As for the missing funds, Mike puts up twenty-five thousand dollars of Helen’s money. She doesn’t know about it. It could get awkward and problematic but it doesn’t, or at least we don’t see it going that way.
Mike’s team gains a fifth member after the race starts, though: a scruffy little Benjy-ish mutt who bonds with Mike over meatballs and has a way of showing up when he’s most needed. The team dubs him Arthur and even though he’s clearly ailing he somehow makes it to the end of the race with them.
Arthur the King is based on Mikhael Lidnord’s memoir, Arthur—The Dog Who Crossed the Jungle To Find A Home, and naturally there were quite a few liberties taken. Mikhael found Arthur in 2014, not 2018, and the race took place in Ecuador, not the Dominican Republic. According to TheCinemaholic, “The production team considered Ecuador as a filming location but found the conditions unsuitable.”
The other obvious liberty is that Mikhael Lidnord is Swedish and Mark Wahlberg isn’t. I wonder if Wahlberg felt relieved that he wouldn’t have to imitate a Swedish accent.
Arthur the King reminded me of Cool Runnings in that it’s less about the actual victory than about the journey itself, although Cool Runnings is a lot funnier. The cinemaphotography is pretty impressive as well, a lot of it involving sweeping aerial shots. Naturally, some of the wilder stuff can be chalked up to Leo doing his influencer schtick, which gets pretty goofy. He must have had one heck of a cellphone plan to get service way out in the jungle.
The only places where the movie falls flat are the underwritten characters and the unremarkable dialogue. To be fair, though, when one is trekking hundreds of miles through the jungle and conserving energy is kind of a thing, witty quips are probably not a high priority.
Beyond that, Arthur the King is an old-school feel-good movie. There are no politics. It’s not woke. It just sets out to tell a story of courage and perseverance.

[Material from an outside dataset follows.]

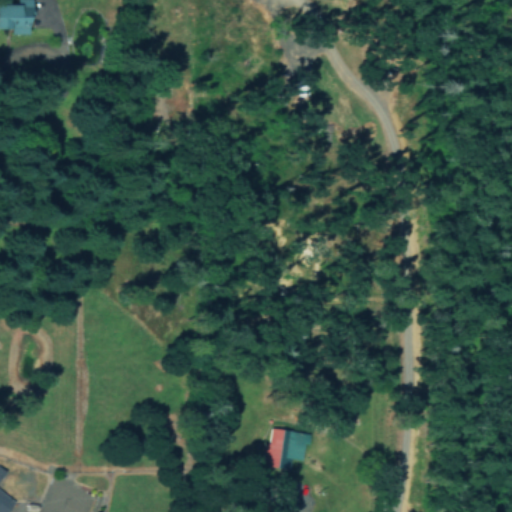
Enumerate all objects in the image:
building: (12, 16)
building: (280, 446)
building: (3, 500)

While it does get a wee bit predictable and the characters are pretty much of the stock variety, it’s highly enjoyable.
Arthur the King is currently in theaters. Rated PG-13.
My grade: B
Principal Cast: Mark Wahlberg, Simu Liu, Juliet Rylance, Nathalie Emmanuel, Ali Suliman, Bear Grylls, Paul Guilfoyle, Rob Collins, Alani Ilongwe, Cece Valentina, Roger Wasserman, Oscar Best, Theodore Johns, Jonathan Lopez, Michael Landes, Angie Berube, Andres Castillo, Luke Grozenski, Ukai
Directed by Simon Cellan Jones.
Written by Michael Brandt and Mikhael Linord (memoir)
I know I feel relieved that Mark Wahlberg didn't do a Swedish accent.